[Task to carry out] Copy every line of the data below exactly as given, except for the pictures.
** Opening Input records block **
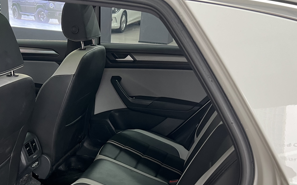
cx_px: 103
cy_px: 150
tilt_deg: -26.4
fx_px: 356
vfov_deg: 28.5
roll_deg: -0.9
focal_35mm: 44
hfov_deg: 44.7
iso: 160
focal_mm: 5.7
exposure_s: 1/50
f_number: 1.5
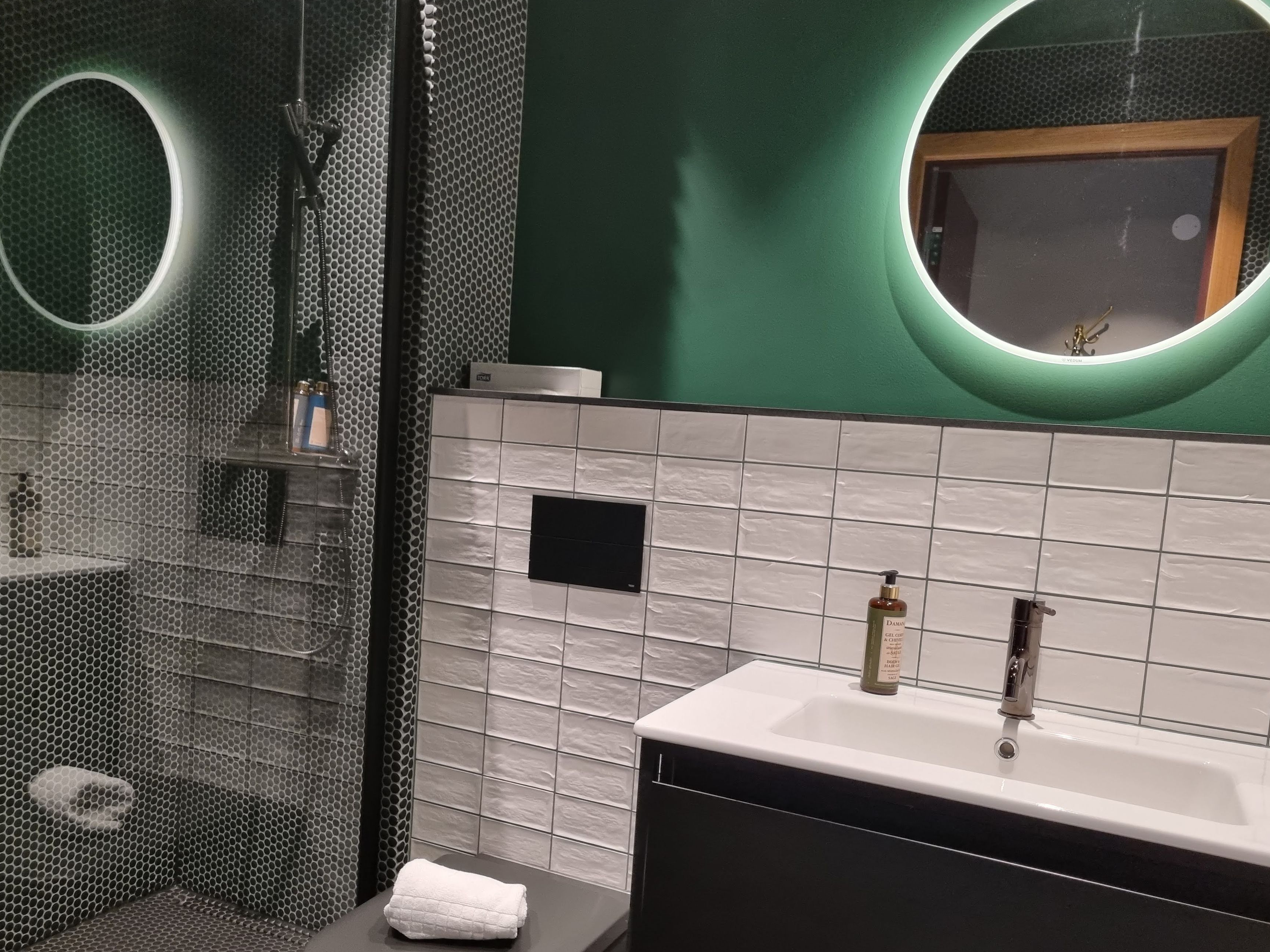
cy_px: 527
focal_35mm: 29
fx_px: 1064
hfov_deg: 61.7
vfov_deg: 48.1
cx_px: 648
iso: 320
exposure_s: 1/100
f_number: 1.8
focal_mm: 5.4
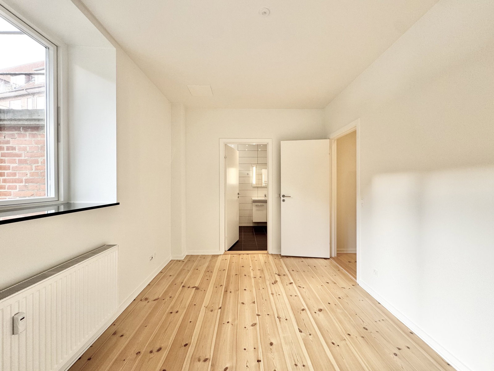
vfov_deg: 85.7
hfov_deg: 102.1
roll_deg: +0.5
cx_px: 247
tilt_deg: -0.8
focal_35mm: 14
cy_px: 186
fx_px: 200
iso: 100
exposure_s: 1/99
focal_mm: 2.22
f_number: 2.2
** Closing Input records block **
[Exercise result]
cx_px: 103
cy_px: 150
tilt_deg: -26.4
fx_px: 356
vfov_deg: 28.5
roll_deg: -0.9
focal_35mm: 44
hfov_deg: 44.7
iso: 160
focal_mm: 5.7
exposure_s: 1/50
f_number: 1.5
cy_px: 527
focal_35mm: 29
fx_px: 1064
hfov_deg: 61.7
vfov_deg: 48.1
cx_px: 648
iso: 320
exposure_s: 1/100
f_number: 1.8
focal_mm: 5.4
vfov_deg: 85.7
hfov_deg: 102.1
roll_deg: +0.5
cx_px: 247
tilt_deg: -0.8
focal_35mm: 14
cy_px: 186
fx_px: 200
iso: 100
exposure_s: 1/99
focal_mm: 2.22
f_number: 2.2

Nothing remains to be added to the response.